Spain's land is a total of 504,782 square kilometers. 5,240 square kilometers of that being water. 36,400 square kilometers is irrigated land. .
The land is used for crops as well as other things. The natural resources in this country include iron ore, mercury, coal, zinc, lead, copper, lignite, pyrites, flourspar, gypsum, tungsten, kaolin, potash, hydropower, and uranium. Spain produces large amounts of crops of wheat, sugar beets, barley, tomatoes, olives, citrus fruit, grapes, and cork. It is the world's largest producer of olive oil and Europe's largest producer of lemons, oranges, and strawberries. The major industries in Spain produce textiles, iron, steel, as well as many chemicals. There are also tobacco and beverage industries located in Spain. About 8 percent of the cultivated land in Spain is devoted to legumes (nuts) and to the industrial crops. The legumes are grown virtually everywhere. Small amounts of tobacco, cotton, flax and hemp are also cultivated, but they are not adequate to fulfill Spain's needs for them. But esparto grass, a Mediterranean fiber used in making paper, rope, and baskets grew in large amounts in the southeastern part of the country and made up for the lose in the other crops. .

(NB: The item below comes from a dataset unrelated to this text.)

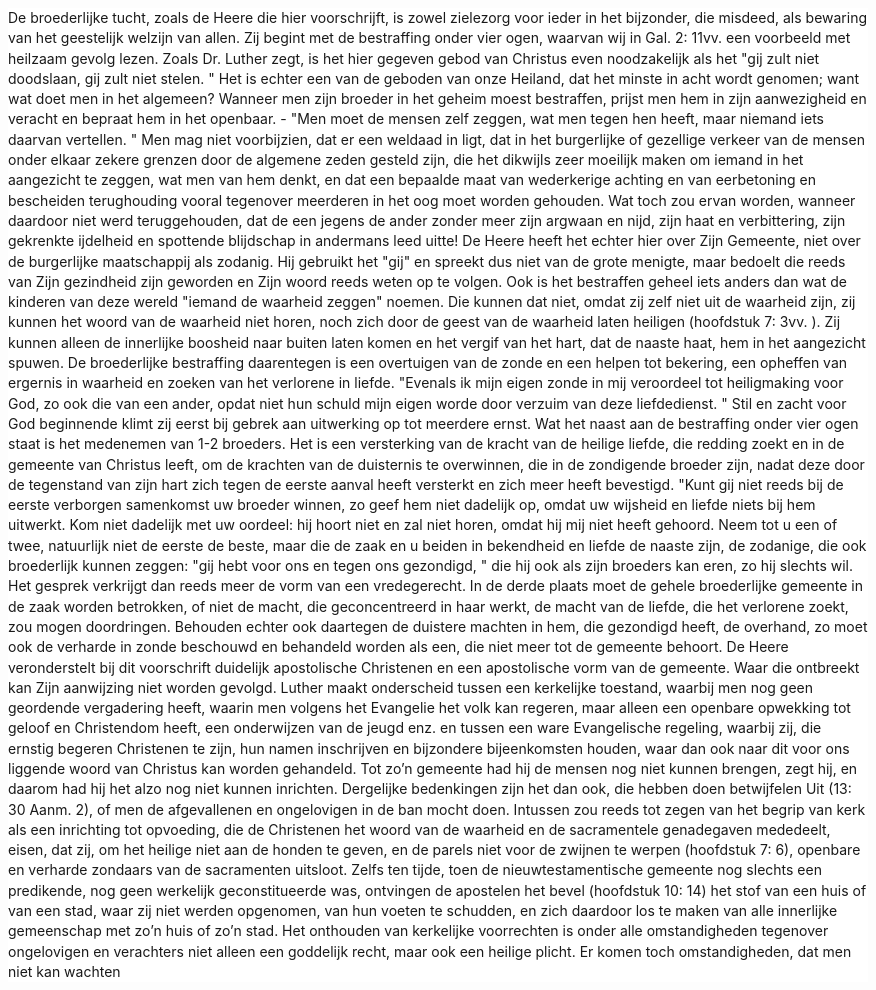 De broederlijke tucht, zoals de Heere die hier voorschrijft, is zowel zielezorg voor ieder in het bijzonder, die misdeed, als bewaring van het geestelijk welzijn van allen. Zij begint met de bestraffing onder vier ogen, waarvan wij in Gal. 2: 11vv. een voorbeeld met heilzaam gevolg lezen. Zoals Dr. Luther zegt, is het hier gegeven gebod van Christus even noodzakelijk als het "gij zult niet doodslaan, gij zult niet stelen. " Het is echter een van de geboden van onze Heiland, dat het minste in acht wordt genomen; want wat doet men in het algemeen? Wanneer men zijn broeder in het geheim moest bestraffen, prijst men hem in zijn aanwezigheid en veracht en bepraat hem in het openbaar. - "Men moet de mensen zelf zeggen, wat men tegen hen heeft, maar niemand iets daarvan vertellen. " Men mag niet voorbijzien, dat er een weldaad in ligt, dat in het burgerlijke of gezellige verkeer van de mensen onder elkaar zekere grenzen door de algemene zeden gesteld zijn, die het dikwijls zeer moeilijk maken om iemand in het aangezicht te zeggen, wat men van hem denkt, en dat een bepaalde maat van wederkerige achting en van eerbetoning en bescheiden terughouding vooral tegenover meerderen in het oog moet worden gehouden. Wat toch zou ervan worden, wanneer daardoor niet werd teruggehouden, dat de een jegens de ander zonder meer zijn argwaan en nijd, zijn haat en verbittering, zijn gekrenkte ijdelheid en spottende blijdschap in andermans leed uitte! De Heere heeft het echter hier over Zijn Gemeente, niet over de burgerlijke maatschappij als zodanig. Hij gebruikt het "gij" en spreekt dus niet van de grote menigte, maar bedoelt die reeds van Zijn gezindheid zijn geworden en Zijn woord reeds weten op te volgen. Ook is het bestraffen geheel iets anders dan wat de kinderen van deze wereld "iemand de waarheid zeggen" noemen. Die kunnen dat niet, omdat zij zelf niet uit de waarheid zijn, zij kunnen het woord van de waarheid niet horen, noch zich door de geest van de waarheid laten heiligen (hoofdstuk 7: 3vv. ). Zij kunnen alleen de innerlijke boosheid naar buiten laten komen en het vergif van het hart, dat de naaste haat, hem in het aangezicht spuwen. De broederlijke bestraffing daarentegen is een overtuigen van de zonde en een helpen tot bekering, een opheffen van ergernis in waarheid en zoeken van het verlorene in liefde. "Evenals ik mijn eigen zonde in mij veroordeel tot heiligmaking voor God, zo ook die van een ander, opdat niet hun schuld mijn eigen worde door verzuim van deze liefdedienst. " Stil en zacht voor God beginnende klimt zij eerst bij gebrek aan uitwerking op tot meerdere ernst. Wat het naast aan de bestraffing onder vier ogen staat is het medenemen van 1-2 broeders. Het is een versterking van de kracht van de heilige liefde, die redding zoekt en in de gemeente van Christus leeft, om de krachten van de duisternis te overwinnen, die in de zondigende broeder zijn, nadat deze door de tegenstand van zijn hart zich tegen de eerste aanval heeft versterkt en zich meer heeft bevestigd. "Kunt gij niet reeds bij de eerste verborgen samenkomst uw broeder winnen, zo geef hem niet dadelijk op, omdat uw wijsheid en liefde niets bij hem uitwerkt. Kom niet dadelijk met uw oordeel: hij hoort niet en zal niet horen, omdat hij mij niet heeft gehoord. Neem tot u een of twee, natuurlijk niet de eerste de beste, maar die de zaak en u beiden in bekendheid en liefde de naaste zijn, de zodanige, die ook broederlijk kunnen zeggen: "gij hebt voor ons en tegen ons gezondigd, " die hij ook als zijn broeders kan eren, zo hij slechts wil. Het gesprek verkrijgt dan reeds meer de vorm van een vredegerecht. In de derde plaats moet de gehele broederlijke gemeente in de zaak worden betrokken, of niet de macht, die geconcentreerd in haar werkt, de macht van de liefde, die het verlorene zoekt, zou mogen doordringen. Behouden echter ook daartegen de duistere machten in hem, die gezondigd heeft, de overhand, zo moet ook de verharde in zonde beschouwd en behandeld worden als een, die niet meer tot de gemeente behoort. De Heere veronderstelt bij dit voorschrift duidelijk apostolische Christenen en een apostolische vorm van de gemeente. Waar die ontbreekt kan Zijn aanwijzing niet worden gevolgd. Luther maakt onderscheid tussen een kerkelijke toestand, waarbij men nog geen geordende vergadering heeft, waarin men volgens het Evangelie het volk kan regeren, maar alleen een openbare opwekking tot geloof en Christendom heeft, een onderwijzen van de jeugd enz. en tussen een ware Evangelische regeling, waarbij zij, die ernstig begeren Christenen te zijn, hun namen inschrijven en bijzondere bijeenkomsten houden, waar dan ook naar dit voor ons liggende woord van Christus kan worden gehandeld. Tot zo’n gemeente had hij de mensen nog niet kunnen brengen, zegt hij, en daarom had hij het alzo nog niet kunnen inrichten. Dergelijke bedenkingen zijn het dan ook, die hebben doen betwijfelen Uit (13: 30 Aanm. 2), of men de afgevallenen en ongelovigen in de ban mocht doen. Intussen zou reeds tot zegen van het begrip van kerk als een inrichting tot opvoeding, die de Christenen het woord van de waarheid en de sacramentele genadegaven mededeelt, eisen, dat zij, om het heilige niet aan de honden te geven, en de parels niet voor de zwijnen te werpen (hoofdstuk 7: 6), openbare en verharde zondaars van de sacramenten uitsloot. Zelfs ten tijde, toen de nieuwtestamentische gemeente nog slechts een predikende, nog geen werkelijk geconstitueerde was, ontvingen de apostelen het bevel (hoofdstuk 10: 14) het stof van een huis of van een stad, waar zij niet werden opgenomen, van hun voeten te schudden, en zich daardoor los te maken van alle innerlijke gemeenschap met zo’n huis of zo’n stad. Het onthouden van kerkelijke voorrechten is onder alle omstandigheden tegenover ongelovigen en verachters niet alleen een goddelijk recht, maar ook een heilige plicht. Er komen toch omstandigheden, dat men niet kan wachten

The center of Spain forms a vast plateau extending from the Cantabrian Mountains in the north to the Sierra Morena in the south, and from the Portuguese border in the west. Except for some fertile valleys, the central plateau is arid and thinly populated.
The climate in Spain is temperate. They have clear hot summers in the inner part of the country, called the interior. The weather is moderate and cloudy along the coasts in the summer. The winters are cloudy and cold in the interior part of the country and partly cloudy and cool along the coasts. Spain is also known to have periodic droughts, which can cause complications with the growth of crops during the different seasons of the year.